Bartke expressed concern that maybe Hardin was hoping to make money or fame through YouTube, noting that a videographer had come to the courtroom. (The videographer came on behalf of the local media, including the St. Petersburg Times.)
Heath's former wife, Lynn-Marie Carty, said Hardin's song was lacking something important — any hint of remorse.
"He didn't say anything to us," said Carty, one of several family members of the victims who attended the trial. "It appears he's sorry for himself."
After other family members complained, defense attorney Bjorn Brunvand apologized for the song, saying it wasn't Hardin's fault. "That was my effort to humanize my client," he said.
Some people spoke in anger as they testified on Friday, some spoke in compassion, and some mixed the two.
Jason Heath of Los Angeles said his father, David, was a "kind, loving and gentle" person who lived his life as "a spiritual journey" and helped many people. "The ironic thing is that you may have killed someone who could have helped you," he said. He called Hardin a monster.
Heath's son, David, offered forgiveness to Hardin, and urged him to remember that example, and use it to guide and help the inmates he would live with.
Shultz's brother Richard of Coral Gables told Hardin to forget about forgiveness from him. "I hope you suffer physically and mentally every day."
Hardin's mother Linda expressed condolences several times to the victims' family members, and told her son that "I love you with every inch of my being."
The murders occurred on Jan. 17, 2007. Shultz, 43, was riding his bicycle in the 3500 block of Sixth Avenue N in St. Petersburg. Hardin and a friend, Dorion Dillard, both fired handguns at him.
About an hour later, the two came across Heath, 53, who was just a few blocks away from a friend's house where he planned to spend the night in a backyard hammock. He was shot and killed in the 4300 block of Seventh Avenue N.

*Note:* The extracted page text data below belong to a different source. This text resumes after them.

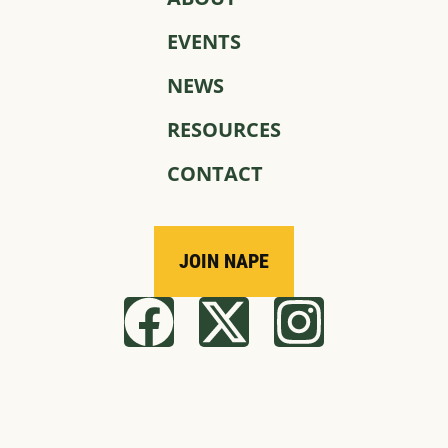
EVENTS
NEWS
RESOURCES
CONTACT
JOIN NAPE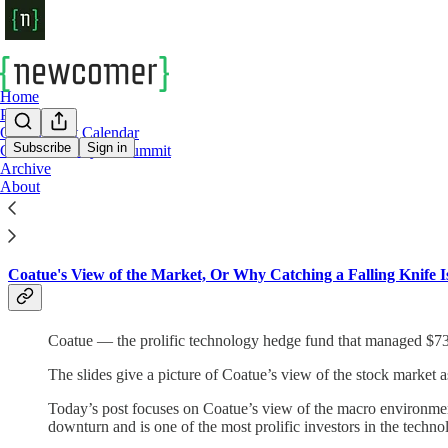
Home
Podcast
Our Summit Calendar
Subscribe
Sign in
Cerebral Valley AI Summit
Archive
Check Out Some Of Newcomer's Top Stori
About
Coatue's View of the Market, Or Why Catching a Falling Knife 
Coatue — the prolific technology hedge fund that managed $73 bi
The slides give a picture of Coatue’s view of the stock market 
Today’s post focuses on Coatue’s view of the macro environmen
downturn and is one of the most prolific investors in the techno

Prosecutors had portrayed the murders as pointless. And on Friday, with his client already convicted, Brunvand agreed, calling the murders "senseless, without any reason."
But, he said, there were legal factors that should spare Hardin from the death penalty, including his lack of a serious previous criminal record and the fact that he was just 18 at the time of the crime. He is now 21.
The jury agreed.
Dillard previously pleaded guilty and got two life sentences.